MultiGP spotlights Whoop Finals at International Open in Muncie
Whoop racing took center stage in Muncie as MultiGP streamed the finals live from AMA Headquarters, signaling the class’s rising legitimacy and reach.

The smallest drones at the MultiGP International Open got a showcase that felt bigger than novelty, with the Whoop Finals streamed live from AMA Headquarters in Muncie and presented as a championship race in its own right. Matt King handled commentary and Doug Kling produced the show, putting the lightest and fastest craft in the sport under a spotlight that usually belongs to larger, louder rigs.
The timing and scale of the event gave that move added weight. MultiGP’s 2026 International Open ran June 10-14 at AMA Headquarters in Muncie, Indiana, and the league described it as the premier drone racing event in the United States. The meet was free to attend, open to all ages, and featured eight racing tracks running from 10 a.m. to 8 p.m. The Academy of Model Aeronautics said about 200 pilots from 13 countries were expected, a field that made the Whoop bracket part of a much wider international stage.

That matters because whoop racing works differently from five-inch and other pro-spec classes, even when the stakes are just as high. The format compresses everything that makes FPV racing compelling into a tighter footprint: reflexes, line discipline, and the ability to recover instantly after gate contact. A small mistake can destroy momentum on a compact course, which is why the class rewards clean control as much as raw speed. For viewers, especially newer pilots watching at home, the appeal is obvious. The equipment is more accessible, the racing is easier to follow, and the pace still delivers the pressure of a final.

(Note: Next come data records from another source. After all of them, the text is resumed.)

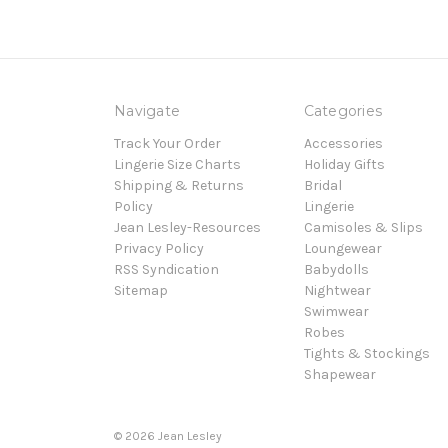
Navigate
Categories
Track Your Order
Accessories
Lingerie Size Charts
Holiday Gifts
Shipping & Returns
Bridal
Policy
Lingerie
Jean Lesley-Resources
Camisoles & Slips
Privacy Policy
Loungewear
RSS Syndication
Babydolls
Sitemap
Nightwear
Swimwear
Robes
Tights & Stockings
Shapewear
©
2026
Jean Lesley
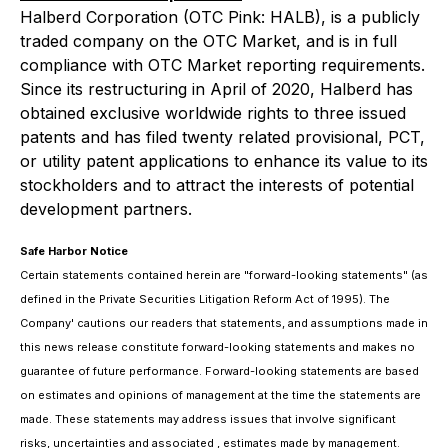
Halberd Corporation (OTC Pink: HALB), is a publicly
traded company on the OTC Market, and is in full
compliance with OTC Market reporting requirements.
Since its restructuring in April of 2020, Halberd has
obtained exclusive worldwide rights to three issued
patents and has filed twenty related provisional, PCT,
or utility patent applications to enhance its value to its
stockholders and to attract the interests of potential
development partners.
Safe Harbor Notice
Certain statements contained herein are "forward-looking statements" (as
defined in the Private Securities Litigation Reform Act of 1995). The
Company' cautions our readers that statements, and assumptions made in
this news release constitute forward-looking statements and makes no
guarantee of future performance. Forward-looking statements are based
on estimates and opinions of management at the time the statements are
made. These statements may address issues that involve significant
risks, uncertainties and associated , estimates made by management.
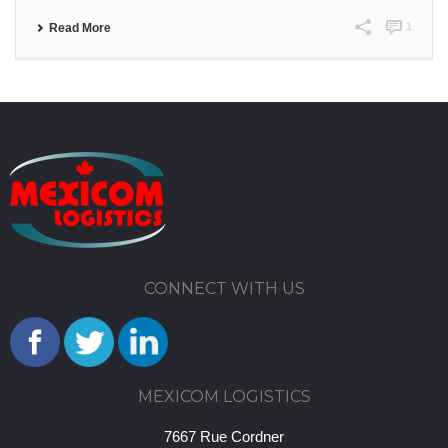
1
Read More
CONNECT WITH US
MEXICOM LOGISTICS
7667 Rue Cordner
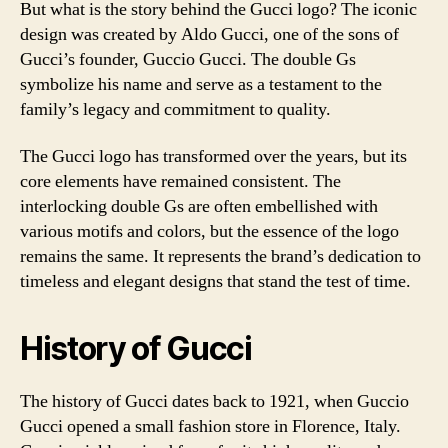
But what is the story behind the Gucci logo? The iconic
design was created by Aldo Gucci, one of the sons of
Gucci’s founder, Guccio Gucci. The double Gs
symbolize his name and serve as a testament to the
family’s legacy and commitment to quality.
The Gucci logo has transformed over the years, but its
core elements have remained consistent. The
interlocking double Gs are often embellished with
various motifs and colors, but the essence of the logo
remains the same. It represents the brand’s dedication to
timeless and elegant designs that stand the test of time.
History of Gucci
The history of Gucci dates back to 1921, when Guccio
Gucci opened a small fashion store in Florence, Italy.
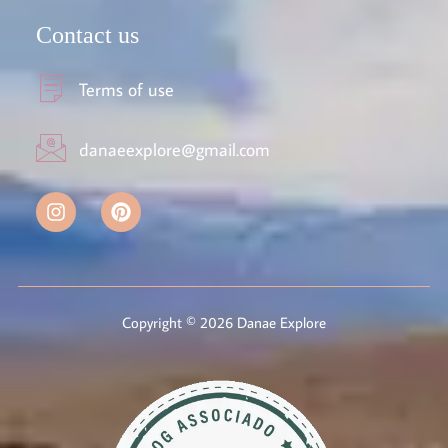
Contact us
Terms of use
danaeexplore@gmail.com
Copyright © 2026 Danae Explore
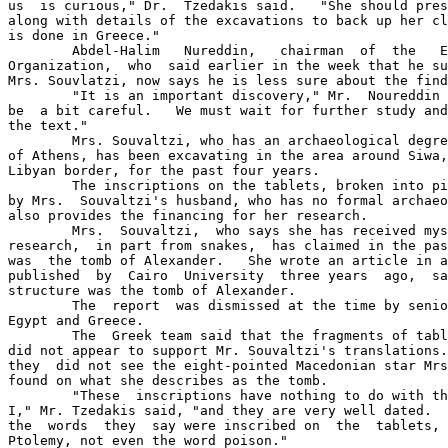
us  is curious," Dr.  Tzedakis said.   "She should pres
along with details of the excavations to back up her cl
is done in Greece."

	Abdel-Halim   Nureddin,   chairman  of  the   Egyptian   Antiquities 

Organization,  who  said earlier in the week that he su
Mrs. Souvlatzi, now says he is less sure about the find
	"It is an important discovery," Mr.  Noureddin said, "but we have to 

be  a bit careful.   We must wait for further study and
the text."

	Mrs. Souvaltzi, who has an archaeological degree from the University 

of Athens, has been excavating in the area around Siwa,
Libyan border, for the past four years.

	The inscriptions on the tablets, broken into pieces, were translated 

by Mrs.  Souvaltzi's husband, who has no formal archaeo
also provides the financing for her research.

	Mrs.  Souvaltzi,  who says she has received mystical guidance in her 

research,  in part from snakes,  has claimed in the pas
was  the tomb of Alexander.   She wrote an article in a
published  by  Cairo  University  three years  ago,  sa
structure was the tomb of Alexander.

	The  report  was dismissed at the time by senior  archaeologists  in 

Egypt and Greece.

	The  Greek team said that the fragments of tablets they  were  shown 

did not appear to support Mr. Souvaltzi's translations.
they  did not see the eight-pointed Macedonian star Mrs
found on what she describes as the tomb.

	"These  inscriptions have nothing to do with the period  of  Ptolemy 

I," Mr. Tzedakis said, "and they are very well dated.  
the  words  they  say were inscribed on  the  tablets, 
Ptolemy, not even the word poison."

MultiGP’s own results page for IO26 backed up that status by placing WhoopVille qualifying and finals alongside the rest of the event classes, rather than treating whoop as a side attraction. The league’s main-events archive also lists International Open 2026 as a major organized event and separately recognizes Whoop as a race class, a small but telling signal about where the organization sees the format fitting in its structure.
The pattern did not begin in 2026. MultiGP’s 2025 International Open schedule already included dedicated whoop activity, from free whoop racing to a Next 16 Red Hangar Whoop race final and a WhoopVille watch party. Put together, those decisions show a class moving from entry point to centerpiece. At Muncie, the Whoop Finals did more than fill a slot on the program. They made the case that tiny drones can carry real competitive legitimacy, broaden the sport’s reach, and give MultiGP a faster path to the next generation of pilots.